Give the entries again exactly; drop the pictures.

RECORDS PROVIDED: Begin

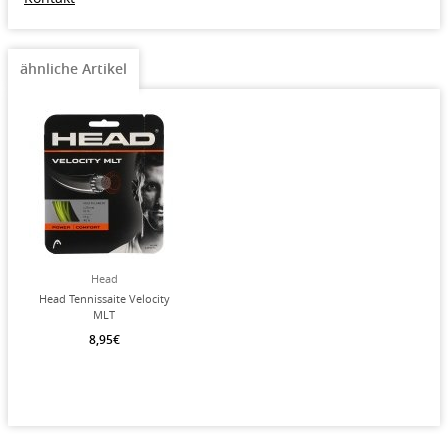
ähnliche Artikel
Head
Head Tennissaite Velocity
MLT
(Armschonung+Touch)
8,95€
gelb 12m Set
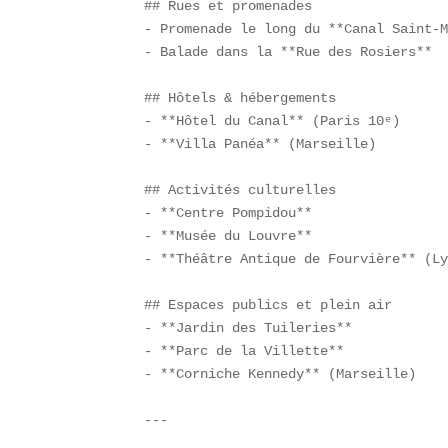
## Rues et promenades  

- Promenade le long du **Canal Saint-M
- Balade dans la **Rue des Rosiers**  
## Hôtels & hébergements  

- **Hôtel du Canal** (Paris 10ᵉ)  

- **Villa Panéa** (Marseille)  

## Activités culturelles  

- **Centre Pompidou**  

- **Musée du Louvre**  

- **Théâtre Antique de Fourvière** (Ly
## Espaces publics et plein air  

- **Jardin des Tuileries**  

- **Parc de la Villette**  

- **Corniche Kennedy** (Marseille)  

---
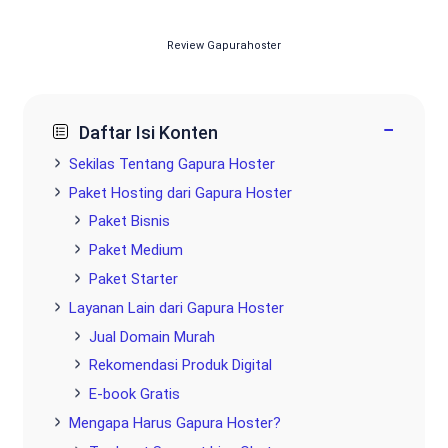
Review Gapurahoster
−
Daftar Isi Konten
Sekilas Tentang Gapura Hoster
Paket Hosting dari Gapura Hoster
Paket Bisnis
Paket Medium
Paket Starter
Layanan Lain dari Gapura Hoster
Jual Domain Murah
Rekomendasi Produk Digital
E-book Gratis
Mengapa Harus Gapura Hoster?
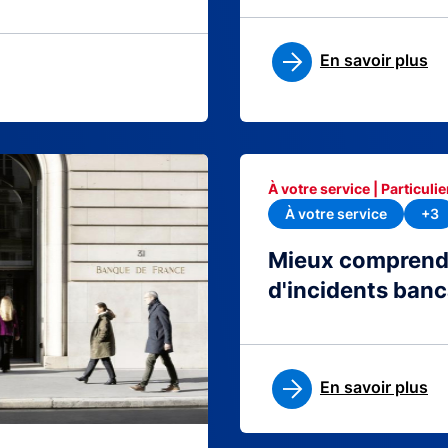
En savoir plus
À votre service | Particulie
À votre service
+3
Mieux comprendre
d'incidents banc
En savoir plus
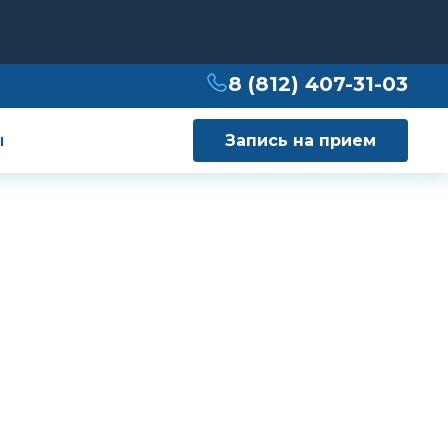
8 (812) 407-31-03
ы
Запись на прием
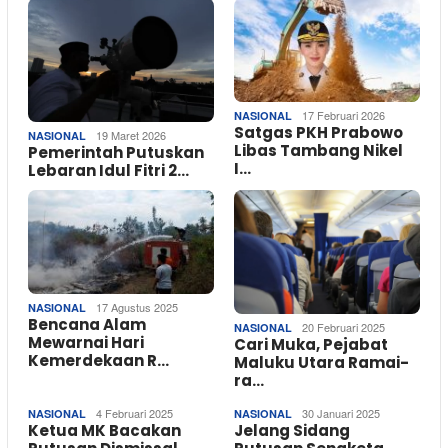
17 Februari 2026
NASIONAL
Satgas PKH Prabowo
19 Maret 2026
NASIONAL
Libas Tambang Nikel
Pemerintah Putuskan
I…
Lebaran Idul Fitri 2…
17 Agustus 2025
NASIONAL
Bencana Alam
20 Februari 2025
NASIONAL
Mewarnai Hari
Cari Muka, Pejabat
Kemerdekaan R…
Maluku Utara Ramai-
ra…
4 Februari 2025
30 Januari 2025
NASIONAL
NASIONAL
Ketua MK Bacakan
Jelang Sidang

RECORDS PROVIDED: End

● **RESULT OF THE TASK**
ähnliche Artikel
Head
Head Tennissaite Velocity
MLT
(Armschonung+Touch)
8,95€
gelb 12m Set
## Rues et promenades  

- Promenade le long du **Canal Saint-M
- Balade dans la **Rue des Rosiers**  
## Hôtels & hébergements  

- **Hôtel du Canal** (Paris 10ᵉ)  

- **Villa Panéa** (Marseille)  

## Activités culturelles  

- **Centre Pompidou**  

- **Musée du Louvre**  

- **Théâtre Antique de Fourvière** (Ly
## Espaces publics et plein air  

- **Jardin des Tuileries**  

- **Parc de la Villette**  

- **Corniche Kennedy** (Marseille)  

---
Review Gapurahoster
−
Daftar Isi Konten
Sekilas Tentang Gapura Hoster
Paket Hosting dari Gapura Hoster
Paket Bisnis
Paket Medium
Paket Starter
Layanan Lain dari Gapura Hoster
Jual Domain Murah
Rekomendasi Produk Digital
E-book Gratis
Mengapa Harus Gapura Hoster?
En savoir plus
À votre service | Particulie
À votre service
+3
Mieux comprendre
d'incidents banc
En savoir plus
8 (812) 407-31-03
ы
Запись на прием
17 Februari 2026
NASIONAL
Satgas PKH Prabowo
19 Maret 2026
NASIONAL
Libas Tambang Nikel
Pemerintah Putuskan
I…
Lebaran Idul Fitri 2…
17 Agustus 2025
NASIONAL
Bencana Alam
20 Februari 2025
NASIONAL
Mewarnai Hari
Cari Muka, Pejabat
Kemerdekaan R…
Maluku Utara Ramai-
ra…
4 Februari 2025
30 Januari 2025
NASIONAL
NASIONAL
Ketua MK Bacakan
Jelang Sidang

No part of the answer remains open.